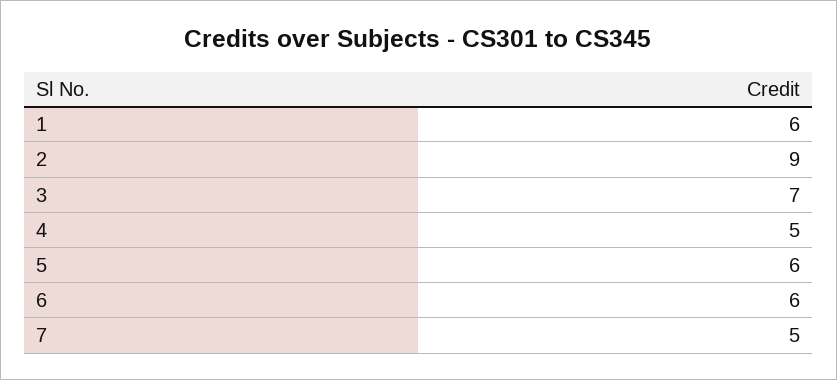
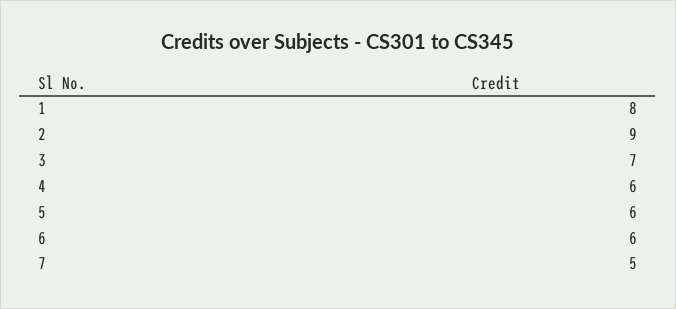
  {
-   "1": 6,
+   "1": 8,
    "2": 9,
    "3": 7,
-   "4": 5,
+   "4": 6,
    "5": 6,
    "6": 6,
    "7": 5
  }

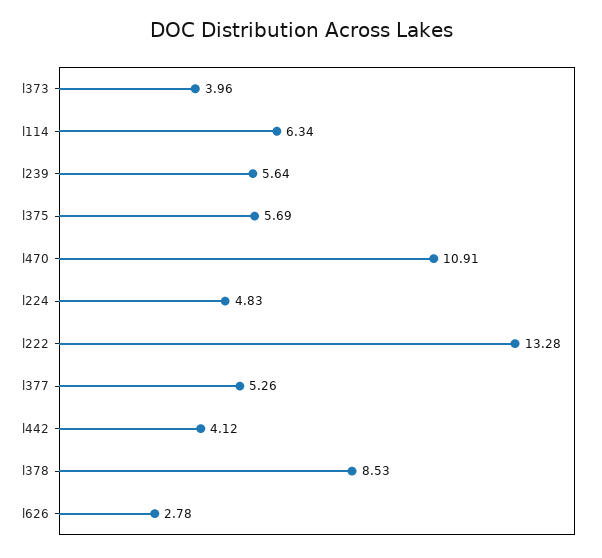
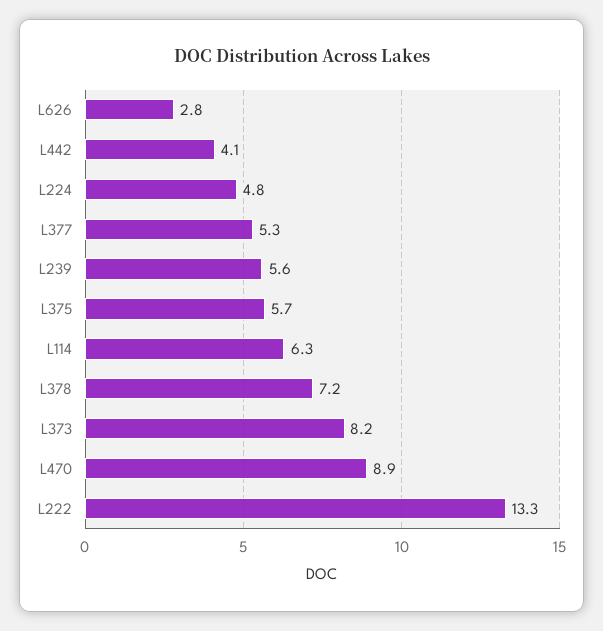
  {
-   "l373": 3.96,
+   "l373": 8.2,
    "l114": 6.34,
    "l239": 5.64,
    "l375": 5.69,
-   "l470": 10.91,
+   "l470": 8.9,
    "l224": 4.83,
    "l222": 13.28,
    "l377": 5.26,
    "l442": 4.12,
-   "l378": 8.53,
+   "l378": 7.2,
    "l626": 2.78
  }

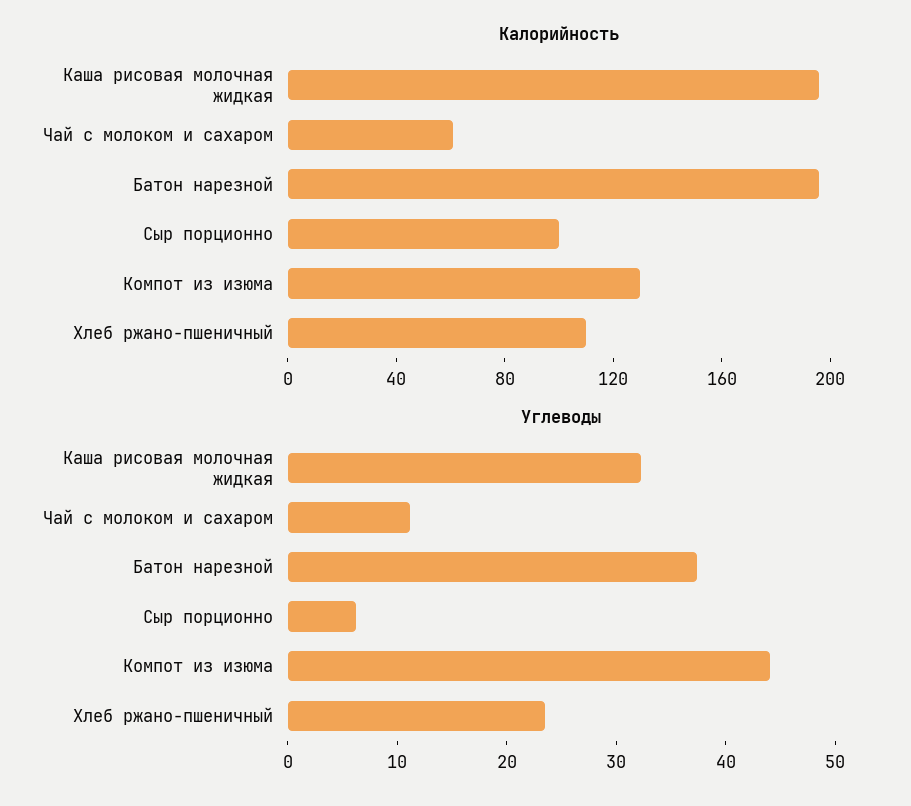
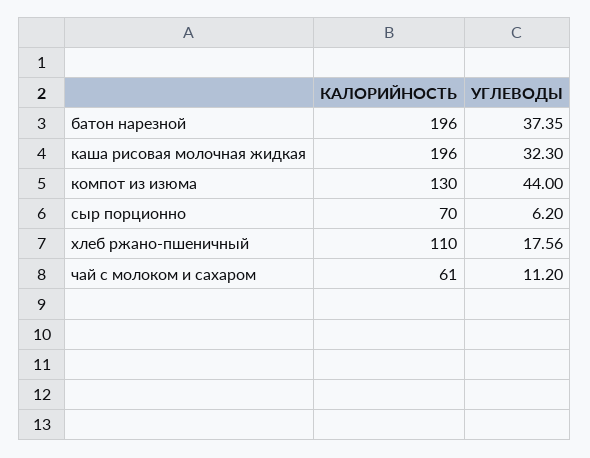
  {
    "Калорийность": {
      "Каша рисовая молочная жидкая": 196,
      "Чай с молоком и сахаром": 61,
      "Батон нарезной": 196,
-     "Сыр порционно": 100,
+     "Сыр порционно": 70,
      "Компот из изюма": 130,
      "Хлеб ржано-пшеничный": 110
    },
    "Углеводы": {
      "Каша рисовая молочная жидкая": 32.3,
      "Чай с молоком и сахаром": 11.2,
      "Батон нарезной": 37.35,
      "Сыр порционно": 6.2,
      "Компот из изюма": 44,
-     "Хлеб ржано-пшеничный": 24
+     "Хлеб ржано-пшеничный": 17.56
    }
  }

Exercise requirements
Wherever a picture appears, omit it; copy the rest of the data exactly.

Solution to this problem
  {
-   "1": 6,
+   "1": 8,
    "2": 9,
    "3": 7,
-   "4": 5,
+   "4": 6,
    "5": 6,
    "6": 6,
    "7": 5
  }

  {
-   "l373": 3.96,
+   "l373": 8.2,
    "l114": 6.34,
    "l239": 5.64,
    "l375": 5.69,
-   "l470": 10.91,
+   "l470": 8.9,
    "l224": 4.83,
    "l222": 13.28,
    "l377": 5.26,
    "l442": 4.12,
-   "l378": 8.53,
+   "l378": 7.2,
    "l626": 2.78
  }

  {
    "Калорийность": {
      "Каша рисовая молочная жидкая": 196,
      "Чай с молоком и сахаром": 61,
      "Батон нарезной": 196,
-     "Сыр порционно": 100,
+     "Сыр порционно": 70,
      "Компот из изюма": 130,
      "Хлеб ржано-пшеничный": 110
    },
    "Углеводы": {
      "Каша рисовая молочная жидкая": 32.3,
      "Чай с молоком и сахаром": 11.2,
      "Батон нарезной": 37.35,
      "Сыр порционно": 6.2,
      "Компот из изюма": 44,
-     "Хлеб ржано-пшеничный": 24
+     "Хлеб ржано-пшеничный": 17.56
    }
  }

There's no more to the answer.